La ligne éditoriale adoptée par la EdUFSC de se positionner à l’encontre de toute publication d’analyse politique qui contienne ce qu’une partie de leurs conseillers appelle le militantisme, réduit notre rôle éditorial universitaire déjà bien mince.. Les livres présentant toute analyse politique à caractère plus ou moins progressiste ne peuvent plus être édités. Dans ce cas, Marx, avec Le Capital et la perspective de dépassement du capitalisme serait rejeté. Weber, avec Economie et Société et son analyse de la bureaucratie, serait interdit et Florestan, avec Révolution Bourgeoise au Brésil et sa critique des classes populaires marginalisées, ne passerait pas par le crible de la Maison d’éditions. Enfin, ce sont tous des livres critiques avec un objectif militant très clair ; le changement de l’Etat, de la société et du système. La maison d’éditions de la UFSC s’est mise dans une situation d’auto-destruction.

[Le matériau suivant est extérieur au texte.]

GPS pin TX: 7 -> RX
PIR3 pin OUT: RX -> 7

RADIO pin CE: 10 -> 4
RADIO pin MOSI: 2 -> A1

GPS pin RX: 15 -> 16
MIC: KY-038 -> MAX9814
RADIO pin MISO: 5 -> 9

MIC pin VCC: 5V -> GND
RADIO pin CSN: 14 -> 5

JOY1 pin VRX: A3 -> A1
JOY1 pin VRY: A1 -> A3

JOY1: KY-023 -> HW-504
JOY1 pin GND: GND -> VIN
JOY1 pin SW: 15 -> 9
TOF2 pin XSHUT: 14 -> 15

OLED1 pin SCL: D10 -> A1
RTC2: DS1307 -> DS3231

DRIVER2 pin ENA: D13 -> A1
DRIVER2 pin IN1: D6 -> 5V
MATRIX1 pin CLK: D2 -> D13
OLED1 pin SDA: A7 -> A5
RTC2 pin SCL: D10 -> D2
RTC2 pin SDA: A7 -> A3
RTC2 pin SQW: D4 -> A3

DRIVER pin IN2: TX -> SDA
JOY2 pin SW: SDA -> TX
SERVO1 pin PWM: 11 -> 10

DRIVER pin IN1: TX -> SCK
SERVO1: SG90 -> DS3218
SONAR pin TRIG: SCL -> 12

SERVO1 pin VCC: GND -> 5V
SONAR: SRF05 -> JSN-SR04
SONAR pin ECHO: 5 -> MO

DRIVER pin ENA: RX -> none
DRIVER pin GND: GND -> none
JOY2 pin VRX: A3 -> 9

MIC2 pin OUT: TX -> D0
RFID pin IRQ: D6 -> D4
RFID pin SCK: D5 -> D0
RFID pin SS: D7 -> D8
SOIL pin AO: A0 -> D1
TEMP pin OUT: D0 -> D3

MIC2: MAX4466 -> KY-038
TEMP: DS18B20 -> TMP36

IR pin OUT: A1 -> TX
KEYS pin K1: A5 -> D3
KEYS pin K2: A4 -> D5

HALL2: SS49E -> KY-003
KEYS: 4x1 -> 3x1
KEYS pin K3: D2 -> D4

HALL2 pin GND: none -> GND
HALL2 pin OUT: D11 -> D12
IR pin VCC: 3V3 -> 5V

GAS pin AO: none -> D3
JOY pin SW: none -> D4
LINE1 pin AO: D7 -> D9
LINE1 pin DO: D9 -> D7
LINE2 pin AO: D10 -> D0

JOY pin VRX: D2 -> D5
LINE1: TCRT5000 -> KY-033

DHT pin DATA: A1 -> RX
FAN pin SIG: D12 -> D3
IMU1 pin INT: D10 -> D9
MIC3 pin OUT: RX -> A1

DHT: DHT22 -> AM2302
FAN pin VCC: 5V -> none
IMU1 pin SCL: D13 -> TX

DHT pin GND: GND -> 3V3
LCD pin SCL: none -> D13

Au nom d’un faux académisme, et d’une prétendue neutralité, qui n’est rien d’autre que celle de la préservation du conservatisme et une porte ouverte au dirigisme, elle abandonne la ligne maîtresse qui devrait diriger toute maison d’édition universitaire, à savoir la critique et la pluralité.

Ils n’avaient pas assez avec le blindage de la partie opérationnelle de la maison d’éditions et la démission de certains fonctionnaires, ou les coupes dans les budgets et le manque d’audace de son directeur dans la défense de la pluralité, nous voilà confrontés maintenant à la censure contre des livres à caractère historico-politique. Il ne manquait plus que cela ! Si lors de gestions passées, on critiquait les Editions, et à juste titre, au moins nous y trouvions des écrivains et des poètes. Aujourd’hui, ce sont des bureaucrates.

La responsabilité d’un tel conservatisme qui porte une aussi grande atteinte à la liberté de connaissance pour ce qui touche le continent latino-américain incombe au recteur Alvaro Prata (qui montra du mépris pour l’Amérique latine lors de la campagne pour son élection), la secrétaire à la Culture et aux Arts Maria de Lourdes Borges (qui s’enorgueillit de ce qui devrait lui faire honte : défendre l’idéologie euro-centriste et en même temps, diriger les Arts et la Culture dans une université brésilienne), le directeur exécutif Luiz Henrique Dutra (simple exécuteur des ordres venus d’en haut) et une partie significative du Conseil Editorial de la UdUFSC qui fut choisie par l’administration centrale et ne dispose pas de l’indépendance suffisante pour veiller à la liberté de pensée de nos Editions. Il faut démocratiser le choix de ceux qui font partie de ce conseil, pour que celui-ci représente non seulement divers secteurs de la connaissance mais aussi les différentes tendances politiques qui existent à l’université. Pour finir, il ne manque plus que les actions secrètes des Editions Alias, les points de vue le sont déjà .

Je pense que nous ne pouvons pas nous taire devant la censure académique et l’imposition de politiques éditoriales conservatrices, et même réactionnaires dans une université fédérale. La EdUFSC dépend du budget public et non pas privé. Pour autant, elle a théoriquement pour obligation de refléter les divers points de vue de la société. Rejeter un livre pour ses incapacités, oui, mais pour son contenu historico-politique, non. Il s’agit d’un acte conservateur, autoritaire, anti-académique, anti-universitaire et anti-pluriel. Ne rien faire face à cette politique établie équivaut à garder un silence qui ressemble passablement à de la stupidité.

Waldir José Rampinelli.

Coordenador da coleção Relações Internacionais e Estado Nacional (RIEN)

(Traduction Portugais (Brésil) - Français : Simone Bosveuil-Pertosa)

(*) Colombie, derrière le rideau de fumée : histoire du terrorisme d’Etat. Le Temps des cerises. Paris, 2008.